-- Task description --
Starting at the line that contains "name author: (A. Heller) Jeps." and ending at the last line of the entries, write those lines out again, changing "locality" to "place" and leaving everything else the same.

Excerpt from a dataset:
* Begin *
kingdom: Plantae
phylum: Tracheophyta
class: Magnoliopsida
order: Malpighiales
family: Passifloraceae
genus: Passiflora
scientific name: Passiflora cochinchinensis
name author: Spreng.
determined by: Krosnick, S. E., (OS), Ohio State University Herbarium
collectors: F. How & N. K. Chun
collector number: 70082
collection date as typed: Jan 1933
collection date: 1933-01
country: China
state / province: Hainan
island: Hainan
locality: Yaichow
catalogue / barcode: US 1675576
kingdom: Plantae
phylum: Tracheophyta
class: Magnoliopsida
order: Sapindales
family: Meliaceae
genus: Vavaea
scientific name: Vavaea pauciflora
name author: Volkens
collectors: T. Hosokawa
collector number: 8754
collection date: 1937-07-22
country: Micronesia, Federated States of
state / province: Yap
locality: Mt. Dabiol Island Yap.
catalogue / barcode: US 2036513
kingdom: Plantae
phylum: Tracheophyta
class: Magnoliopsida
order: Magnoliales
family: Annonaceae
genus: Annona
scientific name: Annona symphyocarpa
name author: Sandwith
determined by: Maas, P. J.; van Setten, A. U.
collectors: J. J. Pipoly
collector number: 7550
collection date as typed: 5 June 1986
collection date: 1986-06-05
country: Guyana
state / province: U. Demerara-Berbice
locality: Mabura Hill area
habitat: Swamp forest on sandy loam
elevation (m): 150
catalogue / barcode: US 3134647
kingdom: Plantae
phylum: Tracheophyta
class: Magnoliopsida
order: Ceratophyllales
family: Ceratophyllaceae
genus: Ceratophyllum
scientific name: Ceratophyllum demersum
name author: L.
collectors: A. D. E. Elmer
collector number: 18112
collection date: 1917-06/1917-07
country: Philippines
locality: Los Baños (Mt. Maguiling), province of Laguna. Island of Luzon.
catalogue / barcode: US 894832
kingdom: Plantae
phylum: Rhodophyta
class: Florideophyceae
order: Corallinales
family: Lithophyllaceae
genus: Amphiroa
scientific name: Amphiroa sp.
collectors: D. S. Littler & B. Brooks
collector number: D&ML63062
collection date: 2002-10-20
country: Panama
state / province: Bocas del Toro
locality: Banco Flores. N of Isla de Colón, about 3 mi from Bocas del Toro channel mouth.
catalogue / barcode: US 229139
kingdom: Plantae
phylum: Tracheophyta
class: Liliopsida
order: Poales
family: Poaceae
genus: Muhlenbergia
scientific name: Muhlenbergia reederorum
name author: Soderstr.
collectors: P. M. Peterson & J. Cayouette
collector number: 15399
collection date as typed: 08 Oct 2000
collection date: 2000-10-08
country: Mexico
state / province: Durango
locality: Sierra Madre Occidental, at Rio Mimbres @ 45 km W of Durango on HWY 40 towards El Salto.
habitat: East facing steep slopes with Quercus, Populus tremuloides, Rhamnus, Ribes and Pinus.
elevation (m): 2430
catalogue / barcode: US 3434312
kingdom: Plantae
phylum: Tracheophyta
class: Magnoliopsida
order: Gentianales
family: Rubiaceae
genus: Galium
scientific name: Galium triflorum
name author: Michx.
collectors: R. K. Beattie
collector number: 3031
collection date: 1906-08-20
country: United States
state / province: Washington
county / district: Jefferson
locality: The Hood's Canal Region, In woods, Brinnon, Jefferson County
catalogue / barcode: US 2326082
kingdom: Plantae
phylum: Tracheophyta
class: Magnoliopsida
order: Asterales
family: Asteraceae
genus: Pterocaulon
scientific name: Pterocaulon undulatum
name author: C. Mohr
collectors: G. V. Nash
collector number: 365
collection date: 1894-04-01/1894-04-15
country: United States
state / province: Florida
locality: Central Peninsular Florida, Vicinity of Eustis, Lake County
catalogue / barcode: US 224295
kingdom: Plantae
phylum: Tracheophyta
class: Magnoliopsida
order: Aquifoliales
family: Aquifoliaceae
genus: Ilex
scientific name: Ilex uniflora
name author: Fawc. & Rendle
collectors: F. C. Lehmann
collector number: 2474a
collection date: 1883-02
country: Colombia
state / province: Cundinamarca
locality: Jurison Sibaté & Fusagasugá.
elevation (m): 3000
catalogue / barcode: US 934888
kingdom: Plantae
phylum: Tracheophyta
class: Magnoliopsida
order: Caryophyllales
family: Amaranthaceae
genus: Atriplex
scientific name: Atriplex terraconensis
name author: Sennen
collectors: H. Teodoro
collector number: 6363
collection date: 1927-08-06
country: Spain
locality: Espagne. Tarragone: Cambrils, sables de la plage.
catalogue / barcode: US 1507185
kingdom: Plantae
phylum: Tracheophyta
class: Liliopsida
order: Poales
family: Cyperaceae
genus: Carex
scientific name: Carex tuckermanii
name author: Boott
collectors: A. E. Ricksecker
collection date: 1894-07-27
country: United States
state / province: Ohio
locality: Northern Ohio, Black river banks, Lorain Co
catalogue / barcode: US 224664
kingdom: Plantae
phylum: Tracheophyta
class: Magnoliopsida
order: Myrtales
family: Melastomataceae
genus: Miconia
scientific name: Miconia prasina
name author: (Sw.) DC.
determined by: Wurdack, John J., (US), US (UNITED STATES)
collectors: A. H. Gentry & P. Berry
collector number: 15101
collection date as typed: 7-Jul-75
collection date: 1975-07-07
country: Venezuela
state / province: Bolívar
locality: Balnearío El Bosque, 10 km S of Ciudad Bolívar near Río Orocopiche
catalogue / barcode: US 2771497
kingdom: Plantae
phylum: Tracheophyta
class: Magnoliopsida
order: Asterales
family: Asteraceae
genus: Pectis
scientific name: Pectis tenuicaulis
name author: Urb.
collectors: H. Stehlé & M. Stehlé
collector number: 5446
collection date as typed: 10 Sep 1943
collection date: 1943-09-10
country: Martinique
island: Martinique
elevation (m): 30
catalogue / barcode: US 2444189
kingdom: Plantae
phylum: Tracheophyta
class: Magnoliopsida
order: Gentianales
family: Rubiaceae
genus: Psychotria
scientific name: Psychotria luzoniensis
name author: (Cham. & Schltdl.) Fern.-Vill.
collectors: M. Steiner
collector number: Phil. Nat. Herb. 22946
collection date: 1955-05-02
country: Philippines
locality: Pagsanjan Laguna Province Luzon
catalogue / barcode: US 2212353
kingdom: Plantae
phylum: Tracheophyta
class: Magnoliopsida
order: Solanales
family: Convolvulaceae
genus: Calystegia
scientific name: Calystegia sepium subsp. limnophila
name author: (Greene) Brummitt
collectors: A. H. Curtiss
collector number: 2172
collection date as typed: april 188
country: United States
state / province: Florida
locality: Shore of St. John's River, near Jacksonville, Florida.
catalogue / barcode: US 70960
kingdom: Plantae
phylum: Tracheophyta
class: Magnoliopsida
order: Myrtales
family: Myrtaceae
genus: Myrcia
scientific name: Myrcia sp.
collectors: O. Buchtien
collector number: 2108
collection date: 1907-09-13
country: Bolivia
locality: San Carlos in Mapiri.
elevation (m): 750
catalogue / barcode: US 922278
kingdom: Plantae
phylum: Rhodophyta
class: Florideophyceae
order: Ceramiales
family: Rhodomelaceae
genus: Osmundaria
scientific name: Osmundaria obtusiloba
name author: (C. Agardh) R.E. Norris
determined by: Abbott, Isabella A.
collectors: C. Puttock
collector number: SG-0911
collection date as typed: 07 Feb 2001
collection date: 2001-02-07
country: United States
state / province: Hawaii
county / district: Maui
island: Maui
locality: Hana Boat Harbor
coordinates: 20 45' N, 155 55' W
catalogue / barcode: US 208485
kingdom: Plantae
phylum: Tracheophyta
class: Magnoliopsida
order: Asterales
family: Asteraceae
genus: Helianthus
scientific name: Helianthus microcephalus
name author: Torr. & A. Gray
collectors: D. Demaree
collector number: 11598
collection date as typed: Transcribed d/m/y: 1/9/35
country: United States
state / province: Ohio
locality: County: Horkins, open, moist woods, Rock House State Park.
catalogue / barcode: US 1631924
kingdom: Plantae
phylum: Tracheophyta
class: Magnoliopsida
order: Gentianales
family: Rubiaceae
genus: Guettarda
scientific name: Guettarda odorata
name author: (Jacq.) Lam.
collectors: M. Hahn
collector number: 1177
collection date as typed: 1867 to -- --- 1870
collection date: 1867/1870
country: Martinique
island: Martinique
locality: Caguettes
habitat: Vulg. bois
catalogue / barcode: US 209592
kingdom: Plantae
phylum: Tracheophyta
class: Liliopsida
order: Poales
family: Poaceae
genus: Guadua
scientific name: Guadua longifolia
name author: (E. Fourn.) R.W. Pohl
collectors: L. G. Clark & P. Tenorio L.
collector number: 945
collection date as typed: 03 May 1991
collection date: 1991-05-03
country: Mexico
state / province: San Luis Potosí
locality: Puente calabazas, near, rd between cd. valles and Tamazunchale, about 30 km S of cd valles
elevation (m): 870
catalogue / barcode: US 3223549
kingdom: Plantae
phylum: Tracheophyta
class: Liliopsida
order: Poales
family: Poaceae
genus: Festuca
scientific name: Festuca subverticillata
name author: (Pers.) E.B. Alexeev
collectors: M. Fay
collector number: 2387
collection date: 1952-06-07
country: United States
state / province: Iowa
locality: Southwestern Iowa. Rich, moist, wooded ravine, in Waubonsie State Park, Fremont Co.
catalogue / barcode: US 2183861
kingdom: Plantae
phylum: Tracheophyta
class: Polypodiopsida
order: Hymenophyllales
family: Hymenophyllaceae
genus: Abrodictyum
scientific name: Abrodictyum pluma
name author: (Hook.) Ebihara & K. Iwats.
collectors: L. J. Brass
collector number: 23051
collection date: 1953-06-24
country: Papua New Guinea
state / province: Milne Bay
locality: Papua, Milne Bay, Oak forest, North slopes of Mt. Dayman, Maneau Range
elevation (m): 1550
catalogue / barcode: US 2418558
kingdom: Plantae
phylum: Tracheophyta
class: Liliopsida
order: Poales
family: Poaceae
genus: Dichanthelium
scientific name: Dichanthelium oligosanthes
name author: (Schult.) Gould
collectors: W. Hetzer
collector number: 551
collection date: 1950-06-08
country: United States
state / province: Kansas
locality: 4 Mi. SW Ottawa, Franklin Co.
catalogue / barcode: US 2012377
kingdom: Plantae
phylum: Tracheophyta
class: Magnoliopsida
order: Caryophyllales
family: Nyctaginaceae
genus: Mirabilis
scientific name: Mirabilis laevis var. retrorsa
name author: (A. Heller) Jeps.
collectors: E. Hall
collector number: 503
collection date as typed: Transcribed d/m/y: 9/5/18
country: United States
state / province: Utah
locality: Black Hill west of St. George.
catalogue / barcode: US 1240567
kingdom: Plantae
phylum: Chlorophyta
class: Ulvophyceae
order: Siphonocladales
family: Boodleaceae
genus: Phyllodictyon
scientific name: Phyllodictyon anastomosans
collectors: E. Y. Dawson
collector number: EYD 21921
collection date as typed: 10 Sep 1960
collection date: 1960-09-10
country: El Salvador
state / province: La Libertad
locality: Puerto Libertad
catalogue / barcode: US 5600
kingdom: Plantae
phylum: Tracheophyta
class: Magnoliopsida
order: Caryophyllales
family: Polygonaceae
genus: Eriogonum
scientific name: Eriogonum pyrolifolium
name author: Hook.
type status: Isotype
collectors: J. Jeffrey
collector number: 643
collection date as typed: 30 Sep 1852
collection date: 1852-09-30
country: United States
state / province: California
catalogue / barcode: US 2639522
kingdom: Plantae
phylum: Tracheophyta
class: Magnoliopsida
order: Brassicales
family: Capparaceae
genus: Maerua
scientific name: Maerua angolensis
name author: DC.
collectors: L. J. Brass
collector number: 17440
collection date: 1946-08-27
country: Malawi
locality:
* End *
-- Full output --
name author: (A. Heller) Jeps.
collectors: E. Hall
collector number: 503
collection date as typed: Transcribed d/m/y: 9/5/18
country: United States
state / province: Utah
place: Black Hill west of St. George.
catalogue / barcode: US 1240567
kingdom: Plantae
phylum: Chlorophyta
class: Ulvophyceae
order: Siphonocladales
family: Boodleaceae
genus: Phyllodictyon
scientific name: Phyllodictyon anastomosans
collectors: E. Y. Dawson
collector number: EYD 21921
collection date as typed: 10 Sep 1960
collection date: 1960-09-10
country: El Salvador
state / province: La Libertad
place: Puerto Libertad
catalogue / barcode: US 5600
kingdom: Plantae
phylum: Tracheophyta
class: Magnoliopsida
order: Caryophyllales
family: Polygonaceae
genus: Eriogonum
scientific name: Eriogonum pyrolifolium
name author: Hook.
type status: Isotype
collectors: J. Jeffrey
collector number: 643
collection date as typed: 30 Sep 1852
collection date: 1852-09-30
country: United States
state / province: California
catalogue / barcode: US 2639522
kingdom: Plantae
phylum: Tracheophyta
class: Magnoliopsida
order: Brassicales
family: Capparaceae
genus: Maerua
scientific name: Maerua angolensis
name author: DC.
collectors: L. J. Brass
collector number: 17440
collection date: 1946-08-27
country: Malawi
place:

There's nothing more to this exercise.